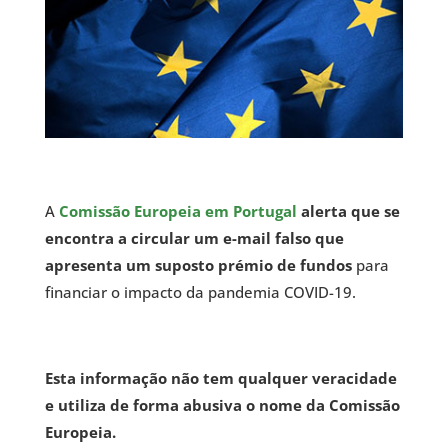
A
Comissão Europeia em Portugal
alerta que se
encontra a circular um e-mail falso que
apresenta um suposto prémio de fundos
para
financiar o impacto da pandemia COVID-19.
Esta informação não tem qualquer veracidade
e utiliza de forma abusiva o nome da Comissão
Europeia.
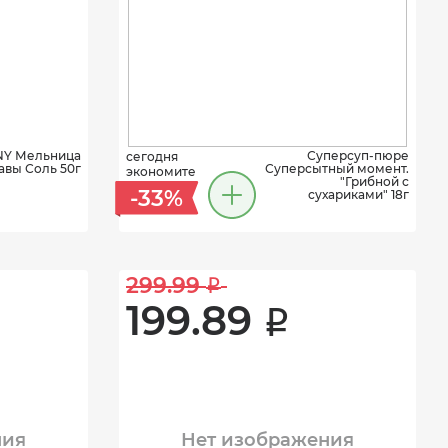
Y Мельница
Суперсуп-пюре
сегодня
авы Соль 50г
Суперсытный момент.
экономите
"Грибной с
-33%
сухариками" 18г
299.99 
i
199.89 
i
ния
Нет изображения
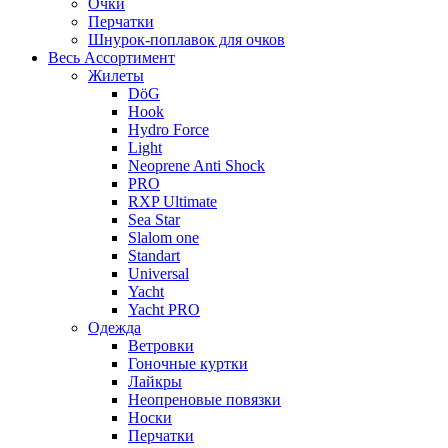
Очки
Перчатки
Шнурок-поплавок для очков
Весь Ассортимент
Жилеты
DöG
Hook
Hydro Force
Light
Neoprene Anti Shock
PRO
RXP Ultimate
Sea Star
Slalom one
Standart
Universal
Yacht
Yacht PRO
Одежда
Ветровки
Гоночные куртки
Лайкры
Неопреновые повязки
Носки
Перчатки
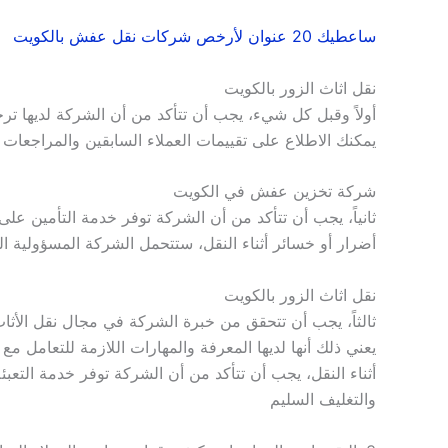
ساعطيك 20 عنوان لأرخص شركات نقل عفش بالكويت
نقل اثاث الزور بالكويت
أولاً وقبل كل شيء، يجب أن تتأكد من أن الشركة لديها ت
يمكنك الاطلاع على تقييمات العملاء السابقين والمراجعات
شركة تخزين عفش في الكويت
ثانياً، يجب أن تتأكد من أن الشركة توفر خدمة التأمين على
أضرار أو خسائر أثناء النقل، ستتحمل الشركة المسؤولية ا
نقل اثاث الزور بالكويت
ثالثاً، يجب أن تتحقق من خبرة الشركة في مجال نقل الأث
يعني ذلك أنها لديها المعرفة والمهارات اللازمة للتعامل مع 
أثناء النقل، يجب أن تتأكد من أن الشركة توفر خدمة التعبئة و
والتغليف السليم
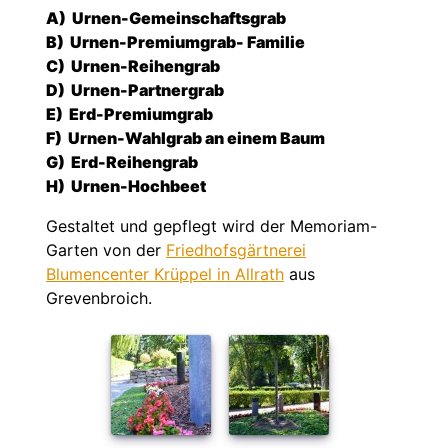
A) Urnen-Gemeinschaftsgrab
B) Urnen-Premiumgrab- Familie
C)
Urnen-Reihengrab
D)
Urnen-Partnergrab
E)
Erd-Premiumgrab
F)
Urnen-Wahlgrab an einem Baum
G)
Erd-Reihengrab
H)
Urnen-Hochbeet
Gestaltet und gepflegt wird der Memoriam-
Garten von der
Friedhofsgärtnerei
Blumencenter Krüppel in Allrath
aus
Grevenbroich.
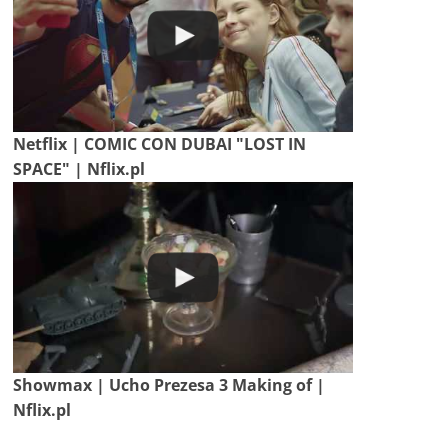
Netflix | COMIC CON DUBAI "LOST IN
SPACE" | Nflix.pl
Showmax | Ucho Prezesa 3 Making of |
Nflix.pl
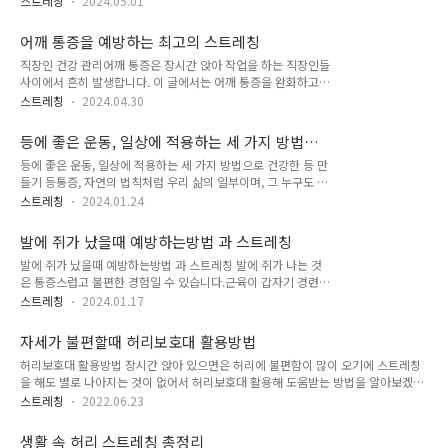
을 현저히 저하시킬 수 있습니다.요실금의 원인요실금은 다양한
스트레칭
2024.05.01
것은 나이와 상관없이 모든 사람에게 중요합니다. 이 글은 고관
원인에 의해 발생할 수 있습니다. 여성의 경우, 임신, 출산, 폐경
절 스트레칭의 중요성을 설명하고, 각각의 필요와 상황에 맞는
이 주된 원인이 될 수 있으며, 남성에서는 전립선 문제가 요실금
어깨 통증을 예방하는 최고의 스트레칭
다양한 스트레칭 방법을 제공하여 고관절의 통증을 완화하고 유
을 유발할 수 있습니다. ..
직장인 건강 관리어깨 통증은 장시간 앉아 작업을 하는 직장인들
연성을 향상시키는 데 도움을 줄 것입니다.고관절의 해부학과 기
사이에서 흔히 발생합니다. 이 글에서는 어깨 통증을 완화하고
능고관절의 역할과 중요성고관절은 상체와 하체를 연결하고, 복
예방할 수 있는 스트레칭 방법을 자세히 설명하고, 직장에서 쉽
잡한 움직임과 무게 지지 역할을 합니다. 건강한 고관절은 보행,
스트레칭
2024.04.30
게 실천할 수 있는 스트레칭을 소개합니다. 각 스트레칭은 근육
달리기, 앉기 등 기본적인 활동을 가능하게 합니다.해부학적 구
의 긴장을 풀고 혈류를 증가시켜 건강한 작업 환경을 조성하는
조고관절은 대퇴골 머리와 골반의 아세타불럼이 결합하여 형성
등에 좋은 운동, 일상에 적용하는 세 가지 방법으
데 도움을 줍니다.어깨 통증의 원인과 그 영향장시간 동안 같은
된 볼록 관절입니다. 이 구조는 운동 범위..
로 건강한 등 만들기
등에 좋은 운동, 일상에 적용하는 세 가지 방법으로 건강한 등 만
자세로 앉아 있는 것은 어깨 주변 근육에 지속적인 긴장을 주어
들기 등통증, 자연의 법칙처럼 우리 삶의 일부이며, 그 누구도 피
통증을 유발할 수 있습니다. 특히 컴퓨터 작업을 많이 하는 직장
할 수 없는 고통입니다. 학생부터 직장인, 주부까지, 사회의 모든
인의 경우, 자세 불균형으로 인해 어깨와 목 주변의 근육이 경직
스트레칭
2024.01.24
구성원들이 이 통증을 경험합니다. 하지만 이런 등통증을 그저
되기 쉽습니다. 어깨 통증은 다양한 원인에 의해 발생할 수 있으
참아내거나 무시하는 것이 아니라, 우리의 손에 익숙한 스트레칭
며, 그로 인한 영향도 상당히 큽니다. 일상생활과 업무 환경 모두
발에 쥐가 났을때 예방하는방법 과 스트레칭
과 운동으로 극복할 수 있다는 사실, 알고 계셨나요? '우리 몸이
에 영향을 미칠 수 있어, 그..
발에 쥐가 났을때 예방하는방법 과 스트레칭 발에 쥐가 나는 것
우리에게 통증으로 외치는 SOS 신호에 우리 자신이 직접 답할
은 통증스럽고 불편한 경험일 수 있습니다.근육이 갑자기 경련을
수 있다'는 것을 의미합니다. 통증을 단순히 견디는 것에서 벗어
일으키는 결과로, 발끝부터 발목까지 다양한 부위에서 발생할 수
나, 적절한 운동으로 이를 해결하고, 더 나아가 예방하는 능동적
스트레칭
2024.01.17
있으면서,근육의 긴장과 이완을 제어하는 이온 불균형, 불충분한
인 자세를 가져볼까요? 우리 몸의 소리에 귀를 기울이고, 적극적
수분 섭취, 과도한 운동, 피로, 부족한 영양소 섭취 등의 결과일
으로 대응하는 자세가 바로 건강한 삶의 첫걸음이라고 할 수 있
자세가 불편할때 허리보호대 활용방법
수 있습니다. 1. 이온 불균형: 근육은 칼슘, 칼륨, 마그네슘 등의
을 것입니다. 목차..
허리보호대 활용방법 장시간 앉아 있으면은 허리에 불편함이 많이 오기에 스트레칭
이온을 필요로 합니다. 이러한 미네랄들은 신경 전달과 근육 수
을 해도 별로 나아지는 것이 없어서 허리보호대 활용해 도움받는 방법을 알아보겠습
축을 도와주는 역할을 합니다. 이온 불균형이 발생하면, 근육은
니다. 허리보호대 필요한 이유 장시간 앉아 있으면은 복부에 힘이 풀려서 축 늘어지
정상적으로 이완되지 않고, 쥐가 발생할 수 있습니다. 이온 불균
스트레칭
2022.06.23
면서 등은 둥글게 말아진 모습이 되는 것입니다. 이런 모습으로 계속 앉아서 생활한
형은 땀을 많이 흘려 수분을 많이 잃었을 때, 특정 약물을 복용할
다면은 얼마나 불편하겠습니까? 그러므로 허리보호대 활용해 도움을 받아야 하는 좋
때, 또는 부적절한 식이 요법으로 인해 일어날 수 있습니다. 2. 불
생활 속 허리 스트레칭 총정리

────────

== What the exercise asks ==
Include the first line of the records, the line containing "Шнурок-поплавок для очков", and every line between them, repeated exactly. Skip the pictures.

== Task result ==
A
Comissão Europeia em Portugal
alerta que se
encontra a circular um e-mail falso que
apresenta um suposto prémio de fundos
para
financiar o impacto da pandemia COVID-19.
Esta informação não tem qualquer veracidade
e utiliza de forma abusiva o nome da Comissão
Europeia.
Y Мельница
Суперсуп-пюре
сегодня
авы Соль 50г
Суперсытный момент.
экономите
"Грибной с
-33%
сухариками" 18г
299.99 
i
199.89 
i
ния
Нет изображения
Очки
Перчатки
Шнурок-поплавок для очков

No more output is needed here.